=== Task instructions ===
If a line in the listing includes the word "across", copy it out.

=== Excerpted records ===
■ ■ ■ ■ ■

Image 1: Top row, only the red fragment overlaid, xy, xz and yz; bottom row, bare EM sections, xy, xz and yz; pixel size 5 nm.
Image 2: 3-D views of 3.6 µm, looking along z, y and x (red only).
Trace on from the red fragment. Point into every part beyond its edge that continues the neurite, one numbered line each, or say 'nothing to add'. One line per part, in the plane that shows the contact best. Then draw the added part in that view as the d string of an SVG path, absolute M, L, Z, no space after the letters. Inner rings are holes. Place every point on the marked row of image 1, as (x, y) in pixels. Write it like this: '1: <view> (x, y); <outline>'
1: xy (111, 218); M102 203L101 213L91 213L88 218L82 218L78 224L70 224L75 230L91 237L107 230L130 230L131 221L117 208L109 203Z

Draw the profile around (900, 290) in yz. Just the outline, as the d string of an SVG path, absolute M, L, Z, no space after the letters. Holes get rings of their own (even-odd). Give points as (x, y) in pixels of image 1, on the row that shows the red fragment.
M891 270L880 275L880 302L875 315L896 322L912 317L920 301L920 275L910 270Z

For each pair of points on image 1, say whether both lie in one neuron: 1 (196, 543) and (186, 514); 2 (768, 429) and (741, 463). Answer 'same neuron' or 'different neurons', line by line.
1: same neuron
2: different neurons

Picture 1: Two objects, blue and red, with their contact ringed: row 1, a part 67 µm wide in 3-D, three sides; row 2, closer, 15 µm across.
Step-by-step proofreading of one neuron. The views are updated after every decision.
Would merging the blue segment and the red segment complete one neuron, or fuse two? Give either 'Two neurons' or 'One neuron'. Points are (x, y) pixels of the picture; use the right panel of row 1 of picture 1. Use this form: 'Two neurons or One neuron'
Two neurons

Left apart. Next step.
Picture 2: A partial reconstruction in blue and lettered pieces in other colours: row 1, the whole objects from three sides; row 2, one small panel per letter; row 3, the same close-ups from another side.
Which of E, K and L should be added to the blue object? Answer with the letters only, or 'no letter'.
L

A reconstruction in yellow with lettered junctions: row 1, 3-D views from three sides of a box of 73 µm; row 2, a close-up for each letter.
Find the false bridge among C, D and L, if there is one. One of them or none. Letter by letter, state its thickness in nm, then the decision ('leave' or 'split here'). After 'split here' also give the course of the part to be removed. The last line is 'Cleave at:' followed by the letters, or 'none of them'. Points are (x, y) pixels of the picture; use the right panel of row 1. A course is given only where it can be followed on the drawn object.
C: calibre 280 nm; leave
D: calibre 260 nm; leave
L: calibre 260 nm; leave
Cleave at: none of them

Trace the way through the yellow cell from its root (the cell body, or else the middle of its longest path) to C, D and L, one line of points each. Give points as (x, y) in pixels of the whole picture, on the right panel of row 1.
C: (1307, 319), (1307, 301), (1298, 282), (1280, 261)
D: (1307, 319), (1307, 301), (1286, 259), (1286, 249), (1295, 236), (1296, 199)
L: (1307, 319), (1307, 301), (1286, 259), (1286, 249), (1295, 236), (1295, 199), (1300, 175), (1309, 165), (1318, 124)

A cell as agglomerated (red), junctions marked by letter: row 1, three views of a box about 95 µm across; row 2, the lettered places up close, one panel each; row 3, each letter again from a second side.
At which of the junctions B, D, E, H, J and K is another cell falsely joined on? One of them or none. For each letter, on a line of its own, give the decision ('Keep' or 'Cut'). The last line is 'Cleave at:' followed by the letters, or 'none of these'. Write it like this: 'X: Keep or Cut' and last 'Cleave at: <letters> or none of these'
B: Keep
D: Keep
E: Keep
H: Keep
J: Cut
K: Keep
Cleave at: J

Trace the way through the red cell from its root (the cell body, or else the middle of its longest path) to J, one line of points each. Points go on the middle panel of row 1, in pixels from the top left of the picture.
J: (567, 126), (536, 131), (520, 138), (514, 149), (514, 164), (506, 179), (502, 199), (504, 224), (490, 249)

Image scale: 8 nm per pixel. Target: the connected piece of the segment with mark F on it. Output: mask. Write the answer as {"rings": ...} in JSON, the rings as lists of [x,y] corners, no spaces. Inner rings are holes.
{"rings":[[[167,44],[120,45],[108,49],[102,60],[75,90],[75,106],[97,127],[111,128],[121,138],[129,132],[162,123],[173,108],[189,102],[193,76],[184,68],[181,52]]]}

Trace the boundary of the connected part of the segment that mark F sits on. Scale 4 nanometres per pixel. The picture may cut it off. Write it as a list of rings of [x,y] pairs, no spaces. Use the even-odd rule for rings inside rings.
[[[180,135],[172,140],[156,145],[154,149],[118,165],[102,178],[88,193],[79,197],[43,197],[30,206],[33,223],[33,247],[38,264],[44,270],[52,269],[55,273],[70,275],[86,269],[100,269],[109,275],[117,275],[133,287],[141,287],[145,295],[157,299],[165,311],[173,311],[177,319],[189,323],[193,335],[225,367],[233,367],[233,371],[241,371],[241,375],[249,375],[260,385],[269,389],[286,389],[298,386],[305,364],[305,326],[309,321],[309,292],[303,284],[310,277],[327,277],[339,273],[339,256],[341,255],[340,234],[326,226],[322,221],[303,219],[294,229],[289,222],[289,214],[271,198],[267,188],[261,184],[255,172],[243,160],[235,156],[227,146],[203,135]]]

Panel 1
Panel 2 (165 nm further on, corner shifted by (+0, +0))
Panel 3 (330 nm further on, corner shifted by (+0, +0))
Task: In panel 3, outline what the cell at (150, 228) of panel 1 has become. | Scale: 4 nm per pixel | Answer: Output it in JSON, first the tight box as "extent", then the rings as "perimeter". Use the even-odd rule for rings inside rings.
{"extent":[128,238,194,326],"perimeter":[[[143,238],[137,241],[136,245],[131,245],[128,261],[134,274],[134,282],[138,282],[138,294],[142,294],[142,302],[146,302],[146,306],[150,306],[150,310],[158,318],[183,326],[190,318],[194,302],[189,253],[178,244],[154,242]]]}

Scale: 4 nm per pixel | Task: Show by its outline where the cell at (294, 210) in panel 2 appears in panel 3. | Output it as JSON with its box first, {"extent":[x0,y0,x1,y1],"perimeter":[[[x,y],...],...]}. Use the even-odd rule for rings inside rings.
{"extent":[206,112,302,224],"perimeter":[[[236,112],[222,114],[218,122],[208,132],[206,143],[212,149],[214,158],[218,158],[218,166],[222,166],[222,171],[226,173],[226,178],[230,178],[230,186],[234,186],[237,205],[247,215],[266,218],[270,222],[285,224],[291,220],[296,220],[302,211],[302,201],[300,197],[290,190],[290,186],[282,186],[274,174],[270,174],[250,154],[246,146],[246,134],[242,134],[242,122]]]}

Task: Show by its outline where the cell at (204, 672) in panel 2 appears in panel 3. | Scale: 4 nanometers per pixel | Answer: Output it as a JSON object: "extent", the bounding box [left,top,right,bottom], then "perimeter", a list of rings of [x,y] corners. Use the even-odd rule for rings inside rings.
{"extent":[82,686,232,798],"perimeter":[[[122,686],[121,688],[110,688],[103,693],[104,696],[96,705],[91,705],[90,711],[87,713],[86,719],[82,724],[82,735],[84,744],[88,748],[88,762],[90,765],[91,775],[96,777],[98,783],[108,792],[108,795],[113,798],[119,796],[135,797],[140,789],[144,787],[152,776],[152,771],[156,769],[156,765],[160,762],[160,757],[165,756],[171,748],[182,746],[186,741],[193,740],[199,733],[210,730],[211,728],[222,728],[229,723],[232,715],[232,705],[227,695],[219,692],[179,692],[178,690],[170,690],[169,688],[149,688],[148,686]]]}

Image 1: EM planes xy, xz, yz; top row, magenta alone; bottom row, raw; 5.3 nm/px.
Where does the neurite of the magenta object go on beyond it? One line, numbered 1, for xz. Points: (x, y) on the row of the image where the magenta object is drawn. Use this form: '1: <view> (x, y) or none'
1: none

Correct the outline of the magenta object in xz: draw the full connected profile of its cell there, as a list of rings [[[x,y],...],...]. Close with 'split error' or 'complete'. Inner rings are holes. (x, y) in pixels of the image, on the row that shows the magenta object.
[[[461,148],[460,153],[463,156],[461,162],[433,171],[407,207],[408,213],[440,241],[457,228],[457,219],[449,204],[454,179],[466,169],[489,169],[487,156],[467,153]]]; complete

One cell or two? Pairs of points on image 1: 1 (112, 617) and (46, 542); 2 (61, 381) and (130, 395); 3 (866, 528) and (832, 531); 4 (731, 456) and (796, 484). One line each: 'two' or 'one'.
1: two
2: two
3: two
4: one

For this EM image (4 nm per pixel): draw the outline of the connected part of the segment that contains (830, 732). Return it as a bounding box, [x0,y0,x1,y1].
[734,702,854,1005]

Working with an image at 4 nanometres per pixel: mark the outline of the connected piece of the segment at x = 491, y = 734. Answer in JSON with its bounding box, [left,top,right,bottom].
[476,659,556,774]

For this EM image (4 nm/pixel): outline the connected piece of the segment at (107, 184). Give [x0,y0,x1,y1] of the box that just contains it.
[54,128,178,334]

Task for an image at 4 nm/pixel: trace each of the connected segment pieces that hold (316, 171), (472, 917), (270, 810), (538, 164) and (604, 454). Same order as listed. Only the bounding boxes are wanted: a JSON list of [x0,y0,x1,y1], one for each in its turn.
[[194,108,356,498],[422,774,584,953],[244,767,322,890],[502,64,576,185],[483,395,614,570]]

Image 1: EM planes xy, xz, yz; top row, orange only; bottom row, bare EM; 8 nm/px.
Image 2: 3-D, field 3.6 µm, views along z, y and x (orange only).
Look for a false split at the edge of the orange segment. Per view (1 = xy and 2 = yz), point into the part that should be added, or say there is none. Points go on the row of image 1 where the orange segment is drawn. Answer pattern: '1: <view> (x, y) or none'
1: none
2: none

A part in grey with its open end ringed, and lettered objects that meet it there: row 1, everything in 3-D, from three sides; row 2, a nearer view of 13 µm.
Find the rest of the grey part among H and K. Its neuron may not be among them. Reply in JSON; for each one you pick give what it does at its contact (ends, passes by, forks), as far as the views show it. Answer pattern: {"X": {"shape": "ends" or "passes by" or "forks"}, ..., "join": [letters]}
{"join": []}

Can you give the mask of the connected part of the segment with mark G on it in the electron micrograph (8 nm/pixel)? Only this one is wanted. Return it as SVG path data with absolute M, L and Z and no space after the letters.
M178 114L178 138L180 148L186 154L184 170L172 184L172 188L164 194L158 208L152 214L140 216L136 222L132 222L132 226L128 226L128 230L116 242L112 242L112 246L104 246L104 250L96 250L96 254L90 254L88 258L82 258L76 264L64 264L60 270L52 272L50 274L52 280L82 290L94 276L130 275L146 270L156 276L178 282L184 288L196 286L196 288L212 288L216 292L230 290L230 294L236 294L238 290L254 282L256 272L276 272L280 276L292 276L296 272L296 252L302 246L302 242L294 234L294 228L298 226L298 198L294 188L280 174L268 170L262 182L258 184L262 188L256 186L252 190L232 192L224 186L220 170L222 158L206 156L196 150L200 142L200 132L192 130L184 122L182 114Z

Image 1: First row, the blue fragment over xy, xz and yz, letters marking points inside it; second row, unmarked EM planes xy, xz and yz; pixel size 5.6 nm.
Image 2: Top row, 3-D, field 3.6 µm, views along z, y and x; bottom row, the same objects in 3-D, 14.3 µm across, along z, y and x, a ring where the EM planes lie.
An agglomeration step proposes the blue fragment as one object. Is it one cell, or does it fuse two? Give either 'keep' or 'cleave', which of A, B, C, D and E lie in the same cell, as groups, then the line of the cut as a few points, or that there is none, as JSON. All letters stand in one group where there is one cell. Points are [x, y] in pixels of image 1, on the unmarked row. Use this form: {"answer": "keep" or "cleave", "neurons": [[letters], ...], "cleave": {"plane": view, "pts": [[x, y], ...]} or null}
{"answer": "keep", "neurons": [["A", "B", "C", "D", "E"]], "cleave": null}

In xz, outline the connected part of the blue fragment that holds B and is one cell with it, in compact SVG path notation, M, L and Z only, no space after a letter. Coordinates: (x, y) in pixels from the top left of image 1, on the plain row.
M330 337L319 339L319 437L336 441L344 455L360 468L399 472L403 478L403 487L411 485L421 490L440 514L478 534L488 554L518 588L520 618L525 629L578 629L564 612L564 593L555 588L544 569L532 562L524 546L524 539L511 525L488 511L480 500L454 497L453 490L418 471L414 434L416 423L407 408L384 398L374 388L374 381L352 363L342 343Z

■ ■ ■ ■ ■

=== Finished exercise ===
Picture 1: Two objects, blue and red, with their contact ringed: row 1, a part 67 µm wide in 3-D, three sides; row 2, closer, 15 µm across.
A cell as agglomerated (red), junctions marked by letter: row 1, three views of a box about 95 µm across; row 2, the lettered places up close, one panel each; row 3, each letter again from a second side.
Image 2: Top row, 3-D, field 3.6 µm, views along z, y and x; bottom row, the same objects in 3-D, 14.3 µm across, along z, y and x, a ring where the EM planes lie.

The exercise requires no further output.